= SOURCE TEXT =

I want Locust to use all cores on my PC.
I have many Locust classes and I want to use Locust as a library.
Example of my code:
import gevent
from locust.env import Environment
from locust.stats import stats_printer
from locust.log import setup_logging
import time
from locust import HttpUser, TaskSet, task, between
def index(l):
l.client.get("/")
def stats(l):
l.client.get("/stats/requests")
class UserTasks(TaskSet):
# one can specify tasks like this
tasks = [index, stats]
# but it might be convenient to use the #task decorator
#task
def page404(self):
self.client.get("/does_not_exist")
class WebsiteUser(HttpUser):
"""
User class that does requests to the locust web server running on localhost
"""
host = "http://127.0.0.1:8089"
wait_time = between(2, 5)
tasks = [UserTasks]
def worker():
env2 = Environment(user_classes=[WebsiteUser])
env2.create_worker_runner(master_host="127.0.0.1", master_port=50013)
# env2.runner.start(10, hatch_rate=1)
env2.runner.greenlet.join()
def master():
env1 = Environment(user_classes=[WebsiteUser])
env1.create_master_runner(master_bind_host="127.0.0.1", master_bind_port=50013)
env1.create_web_ui("127.0.0.1", 8089)
env1.runner.start(20, hatch_rate=4)
env1.runner.greenlet.join()
import multiprocessing
from multiprocessing import Process
import time
procs = []
proc = Process(target=master)
procs.append(proc)
proc.start()
time.sleep(5)
for i in range(multiprocessing.cpu_count()):
proc = Process(target=worker) # instantiating without any argument
procs.append(proc)
proc.start()
for process in procs:
process.join()
This code doesn't work correctly.
(env) ➜ test_locust python main3.py
You are running in distributed mode but have no worker servers connected. Please connect workers prior to swarming.
Traceback (most recent call last):
File "src/gevent/greenlet.py", line 854, in gevent._gevent_cgreenlet.Greenlet.run
File "/home/alex/projects/performance/env/lib/python3.6/site-packages/locust/runners.py", line 532, in client_listener
client_id, msg = self.server.recv_from_client()
File "/home/alex/projects/performance/env/lib/python3.6/site-packages/locust/rpc/zmqrpc.py", line 44, in recv_from_client
msg = Message.unserialize(data[1])
File "/home/alex/projects/performance/env/lib/python3.6/site-packages/locust/rpc/protocol.py", line 18, in unserialize
msg = cls(*msgpack.loads(data, raw=False, strict_map_key=False))
File "msgpack/_unpacker.pyx", line 161, in msgpack._unpacker.unpackb
TypeError: unpackb() got an unexpected keyword argument 'strict_map_key'
2020-08-13T11:21:10Z <Greenlet at 0x7f8cf300c848: <bound method MasterRunner.client_listener of <locust.runners.MasterRunner object at 0x7f8cf2f531d0>>> failed with TypeError
Unhandled exception in greenlet: <Greenlet at 0x7f8cf300c848: <bound method MasterRunner.client_listener of <locust.runners.MasterRunner object at 0x7f8cf2f531d0>>>
Traceback (most recent call last):
File "src/gevent/greenlet.py", line 854, in gevent._gevent_cgreenlet.Greenlet.run
File "/home/alex/projects/performance/env/lib/python3.6/site-packages/locust/runners.py", line 532, in client_listener
client_id, msg = self.server.recv_from_client()

= STATED EXERCISE A =
In the Locust question, which port does the master runner bind to?
= STATED EXERCISE B =
Quote the Locust question verbatim, starting at "env1.runner.greenlet.join()" and ending at "time.sleep(5)".

= Records =
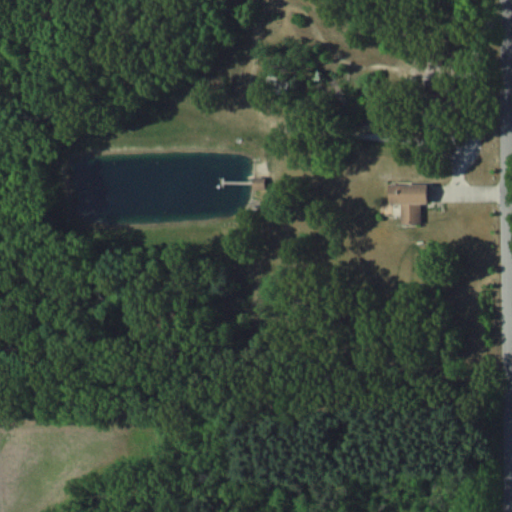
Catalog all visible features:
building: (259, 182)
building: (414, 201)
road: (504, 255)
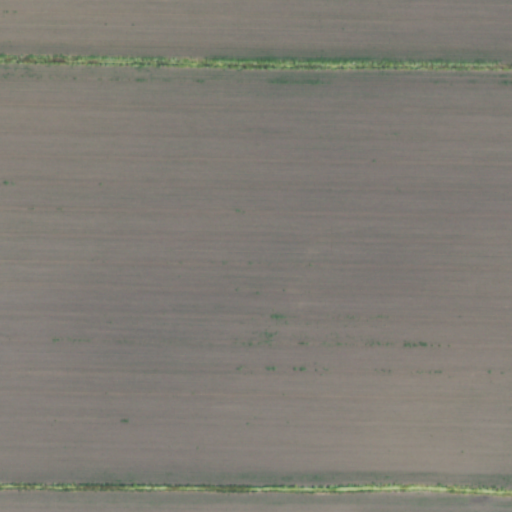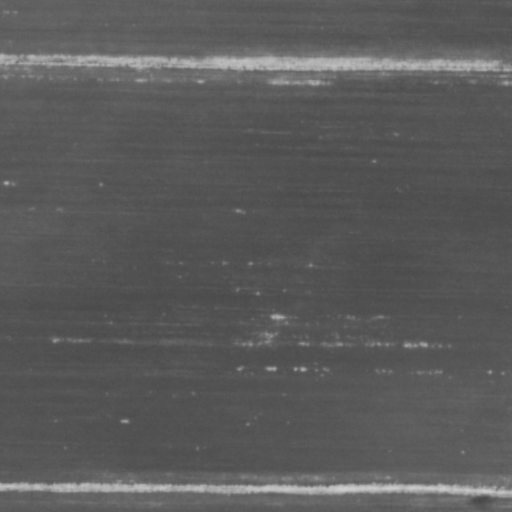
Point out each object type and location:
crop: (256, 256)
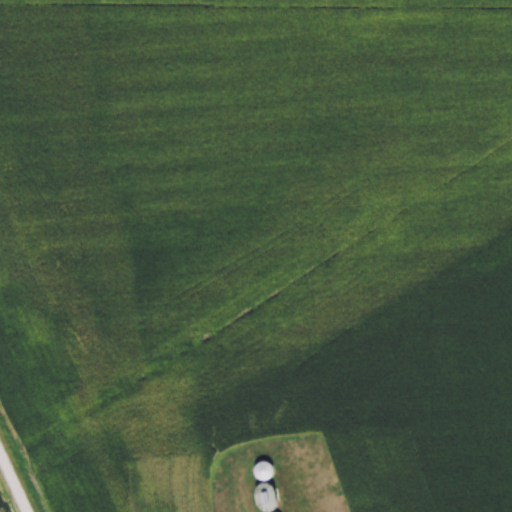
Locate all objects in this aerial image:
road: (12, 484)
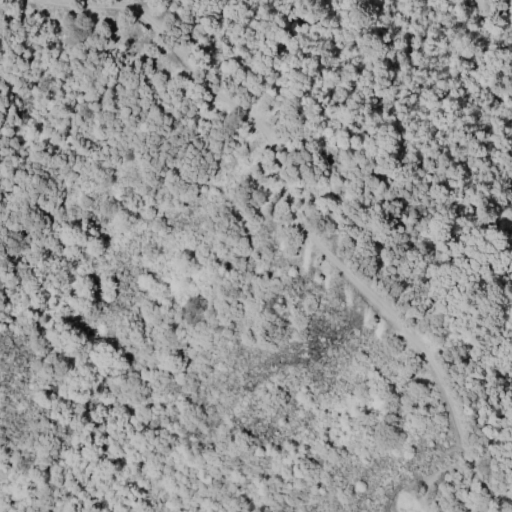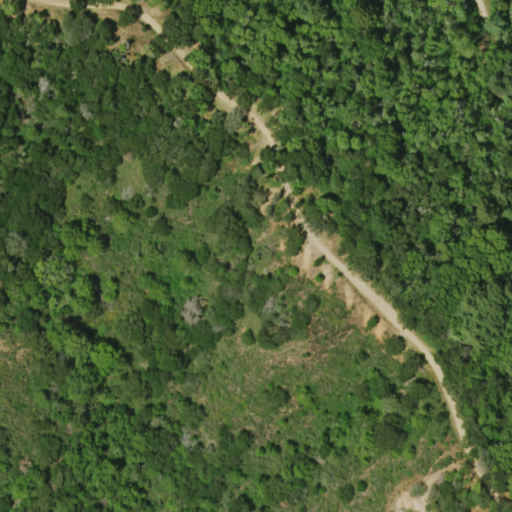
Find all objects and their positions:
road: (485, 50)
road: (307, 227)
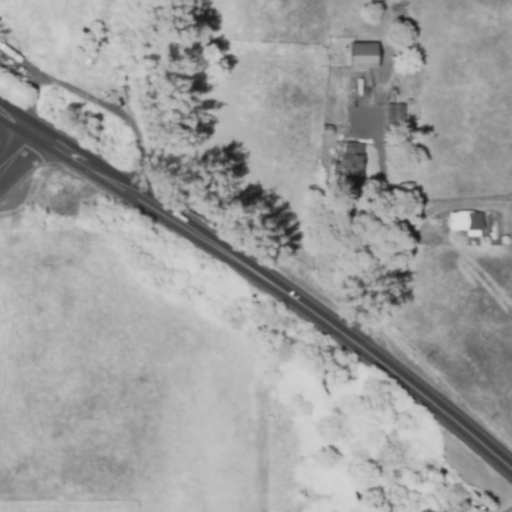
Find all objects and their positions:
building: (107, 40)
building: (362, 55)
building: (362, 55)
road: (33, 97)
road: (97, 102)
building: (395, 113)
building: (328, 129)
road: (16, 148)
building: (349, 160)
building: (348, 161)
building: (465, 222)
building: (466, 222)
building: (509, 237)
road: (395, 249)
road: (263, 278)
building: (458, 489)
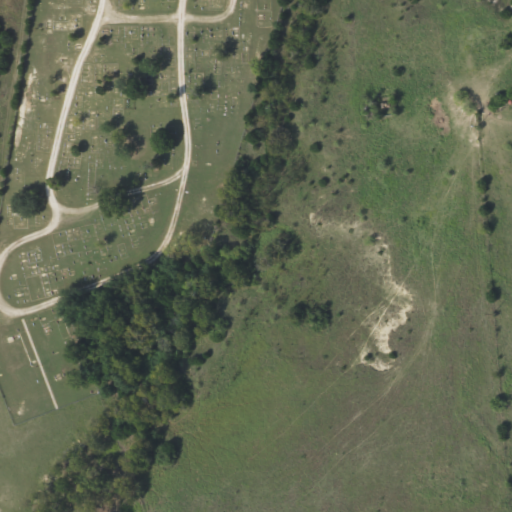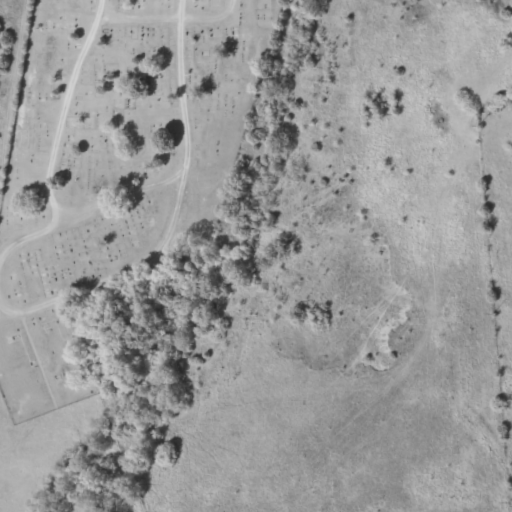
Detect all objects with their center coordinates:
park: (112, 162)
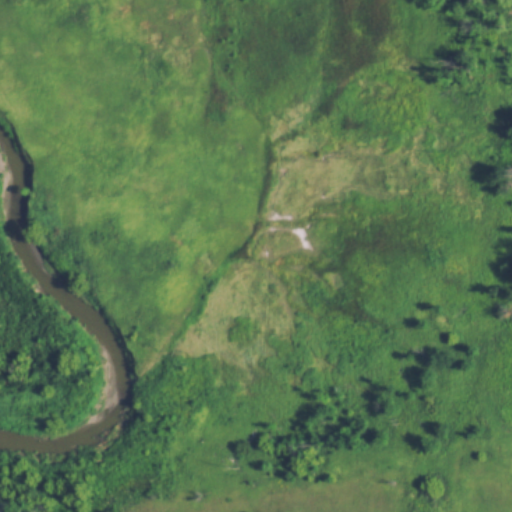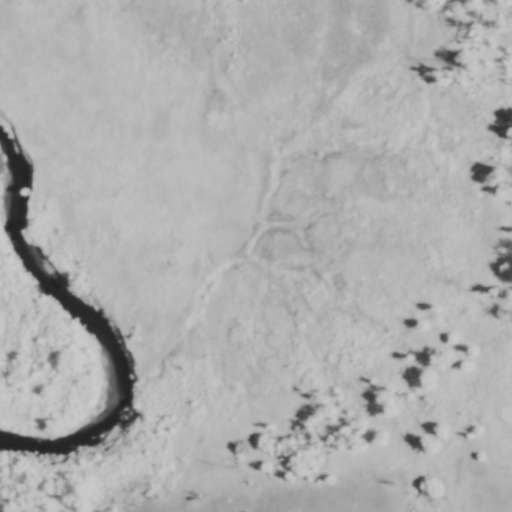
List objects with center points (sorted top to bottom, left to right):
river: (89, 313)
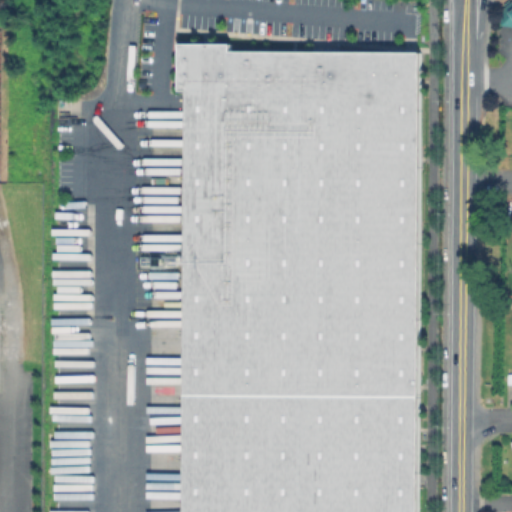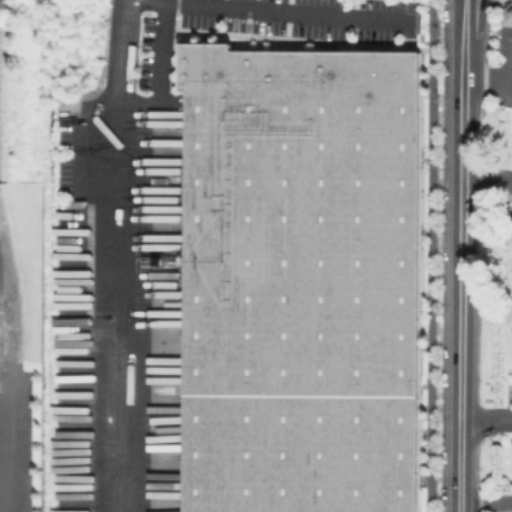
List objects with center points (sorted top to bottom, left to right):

= EXERCISE SOLUTION A =
Port 50013.

= EXERCISE SOLUTION B =
env1.runner.greenlet.join()
import multiprocessing
from multiprocessing import Process
import time
procs = []
proc = Process(target=master)
procs.append(proc)
proc.start()
time.sleep(5)